• _PAGE EXTRACT_:
↓↓↓
Former vice president Joe Biden reportedly played a decisive role in enabling recently assassinated Iranian terror leader Qassem Soleimani to push the United States out of Iraq and deliver the country into the hands of Iran.
In 2010, as Iraq faced pivotal elections that decided the country's direction, Soleimani went to great lengths to ensure Iranian-backed politicians won control of the government, according to a comprehensive 2013 New Yorker profile of the terror leader by Dexter Filkins.
During that time, Filkins reported, then-vice president Biden called pro-America Iraqi politician Ayad Allawi to demand he stop trying to form a government. This crucial call paved the way for Soleimani to orchestrate an Iranian takeover of the Iraqi political system, according to interviews Filkins conducted with numerous sources.
Following the assassination of Soleimani late Thursday evening, now-Democratic presidential contender Biden issued a statement accusing the Trump administration of tossing "a stick of dynamite into a tinderbox."
Biden expressed concern about possible retaliatory attacks on American military and embassy personnel as a result of the drone strike that killed Soleimani. Soleimani is responsible for the deaths of hundreds of American soldiers and was the driving force behind last week's attack on the U.S. embassy compound in Baghdad.
Biden's role in enabling Soleimani to run wild in Iraq was not known until the New Yorker's exposé.
"The Americans knew that Suleimani had pushed them out of the country but were too embarrassed to admit it in public," Filkins reported.
↑↑↑
• _RECORDS FOR THE EXERCISE_:
↓↓↓
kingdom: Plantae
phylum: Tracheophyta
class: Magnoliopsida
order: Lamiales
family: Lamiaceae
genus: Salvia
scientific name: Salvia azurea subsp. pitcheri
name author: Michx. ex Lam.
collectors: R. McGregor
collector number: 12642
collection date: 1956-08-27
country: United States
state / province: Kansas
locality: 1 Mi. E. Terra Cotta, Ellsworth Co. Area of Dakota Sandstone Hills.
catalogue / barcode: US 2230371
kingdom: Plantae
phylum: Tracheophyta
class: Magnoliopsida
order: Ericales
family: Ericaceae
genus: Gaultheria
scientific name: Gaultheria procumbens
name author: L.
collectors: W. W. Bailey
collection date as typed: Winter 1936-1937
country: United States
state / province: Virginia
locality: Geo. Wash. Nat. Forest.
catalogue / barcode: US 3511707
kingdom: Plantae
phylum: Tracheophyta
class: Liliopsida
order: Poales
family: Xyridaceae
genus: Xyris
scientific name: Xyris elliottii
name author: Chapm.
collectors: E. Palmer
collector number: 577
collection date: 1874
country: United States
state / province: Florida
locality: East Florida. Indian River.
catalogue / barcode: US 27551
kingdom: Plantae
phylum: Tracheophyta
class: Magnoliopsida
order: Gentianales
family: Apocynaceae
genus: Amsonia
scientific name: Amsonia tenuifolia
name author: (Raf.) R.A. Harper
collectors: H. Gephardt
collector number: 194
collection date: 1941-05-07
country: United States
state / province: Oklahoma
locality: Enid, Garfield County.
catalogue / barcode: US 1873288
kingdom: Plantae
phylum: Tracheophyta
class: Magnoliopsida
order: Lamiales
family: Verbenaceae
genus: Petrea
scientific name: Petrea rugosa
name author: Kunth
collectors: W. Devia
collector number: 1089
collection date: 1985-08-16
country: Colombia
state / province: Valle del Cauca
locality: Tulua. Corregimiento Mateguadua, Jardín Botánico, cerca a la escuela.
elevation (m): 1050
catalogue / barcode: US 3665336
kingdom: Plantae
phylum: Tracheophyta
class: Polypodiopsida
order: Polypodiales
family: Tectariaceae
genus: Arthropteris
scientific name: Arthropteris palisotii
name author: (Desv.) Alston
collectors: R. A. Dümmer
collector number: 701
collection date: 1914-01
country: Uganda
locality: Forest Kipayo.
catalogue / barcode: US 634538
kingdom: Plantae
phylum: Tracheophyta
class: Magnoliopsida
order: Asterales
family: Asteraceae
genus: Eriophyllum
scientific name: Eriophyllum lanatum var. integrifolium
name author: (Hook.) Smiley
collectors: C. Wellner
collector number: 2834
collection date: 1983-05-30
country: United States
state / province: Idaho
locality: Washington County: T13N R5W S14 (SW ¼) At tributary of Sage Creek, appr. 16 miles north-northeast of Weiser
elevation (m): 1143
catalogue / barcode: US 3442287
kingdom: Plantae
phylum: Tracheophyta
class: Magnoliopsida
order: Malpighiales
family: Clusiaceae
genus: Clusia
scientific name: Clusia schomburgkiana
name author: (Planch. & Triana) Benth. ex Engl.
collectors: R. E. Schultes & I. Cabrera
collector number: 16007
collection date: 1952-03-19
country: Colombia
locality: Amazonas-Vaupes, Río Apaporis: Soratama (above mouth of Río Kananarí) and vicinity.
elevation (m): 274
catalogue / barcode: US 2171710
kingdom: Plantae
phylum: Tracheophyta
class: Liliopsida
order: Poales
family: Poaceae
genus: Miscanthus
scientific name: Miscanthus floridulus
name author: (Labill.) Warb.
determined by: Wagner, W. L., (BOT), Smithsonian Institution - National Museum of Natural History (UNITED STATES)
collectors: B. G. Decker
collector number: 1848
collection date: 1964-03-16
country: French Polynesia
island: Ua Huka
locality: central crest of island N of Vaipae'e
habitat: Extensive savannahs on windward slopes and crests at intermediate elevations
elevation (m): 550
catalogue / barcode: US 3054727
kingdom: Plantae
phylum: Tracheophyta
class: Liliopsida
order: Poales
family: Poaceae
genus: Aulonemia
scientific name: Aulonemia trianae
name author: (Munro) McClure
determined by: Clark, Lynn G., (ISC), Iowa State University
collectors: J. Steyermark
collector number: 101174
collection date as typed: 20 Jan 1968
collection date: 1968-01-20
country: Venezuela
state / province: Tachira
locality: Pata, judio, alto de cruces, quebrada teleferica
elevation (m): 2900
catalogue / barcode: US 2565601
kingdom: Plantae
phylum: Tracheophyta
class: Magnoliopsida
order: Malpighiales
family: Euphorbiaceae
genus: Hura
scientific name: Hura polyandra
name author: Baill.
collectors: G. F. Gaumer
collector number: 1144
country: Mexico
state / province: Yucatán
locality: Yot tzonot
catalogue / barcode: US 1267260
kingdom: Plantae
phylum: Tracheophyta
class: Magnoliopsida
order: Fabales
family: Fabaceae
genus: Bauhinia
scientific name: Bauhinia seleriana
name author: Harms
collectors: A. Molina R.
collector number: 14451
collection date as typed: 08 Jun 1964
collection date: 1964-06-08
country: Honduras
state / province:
↑↑↑
• _PARTS OF THE EXERCISE_:
(A) List every person named in the report on Biden and Soleimani.
(B) In the entries, rename "locality" to "site" and leave everything else unchanged. Begin at the line that has "catalogue / barcode: US 27551", stop after the line that has "family: Clusiaceae", and give back only those lines.

• _EXERCISE ANSWERS_:
(A)
Joe Biden
Qassem Soleimani
Dexter Filkins
Ayad Allawi
Trump

(B)
catalogue / barcode: US 27551
kingdom: Plantae
phylum: Tracheophyta
class: Magnoliopsida
order: Gentianales
family: Apocynaceae
genus: Amsonia
scientific name: Amsonia tenuifolia
name author: (Raf.) R.A. Harper
collectors: H. Gephardt
collector number: 194
collection date: 1941-05-07
country: United States
state / province: Oklahoma
site: Enid, Garfield County.
catalogue / barcode: US 1873288
kingdom: Plantae
phylum: Tracheophyta
class: Magnoliopsida
order: Lamiales
family: Verbenaceae
genus: Petrea
scientific name: Petrea rugosa
name author: Kunth
collectors: W. Devia
collector number: 1089
collection date: 1985-08-16
country: Colombia
state / province: Valle del Cauca
site: Tulua. Corregimiento Mateguadua, Jardín Botánico, cerca a la escuela.
elevation (m): 1050
catalogue / barcode: US 3665336
kingdom: Plantae
phylum: Tracheophyta
class: Polypodiopsida
order: Polypodiales
family: Tectariaceae
genus: Arthropteris
scientific name: Arthropteris palisotii
name author: (Desv.) Alston
collectors: R. A. Dümmer
collector number: 701
collection date: 1914-01
country: Uganda
site: Forest Kipayo.
catalogue / barcode: US 634538
kingdom: Plantae
phylum: Tracheophyta
class: Magnoliopsida
order: Asterales
family: Asteraceae
genus: Eriophyllum
scientific name: Eriophyllum lanatum var. integrifolium
name author: (Hook.) Smiley
collectors: C. Wellner
collector number: 2834
collection date: 1983-05-30
country: United States
state / province: Idaho
site: Washington County: T13N R5W S14 (SW ¼) At tributary of Sage Creek, appr. 16 miles north-northeast of Weiser
elevation (m): 1143
catalogue / barcode: US 3442287
kingdom: Plantae
phylum: Tracheophyta
class: Magnoliopsida
order: Malpighiales
family: Clusiaceae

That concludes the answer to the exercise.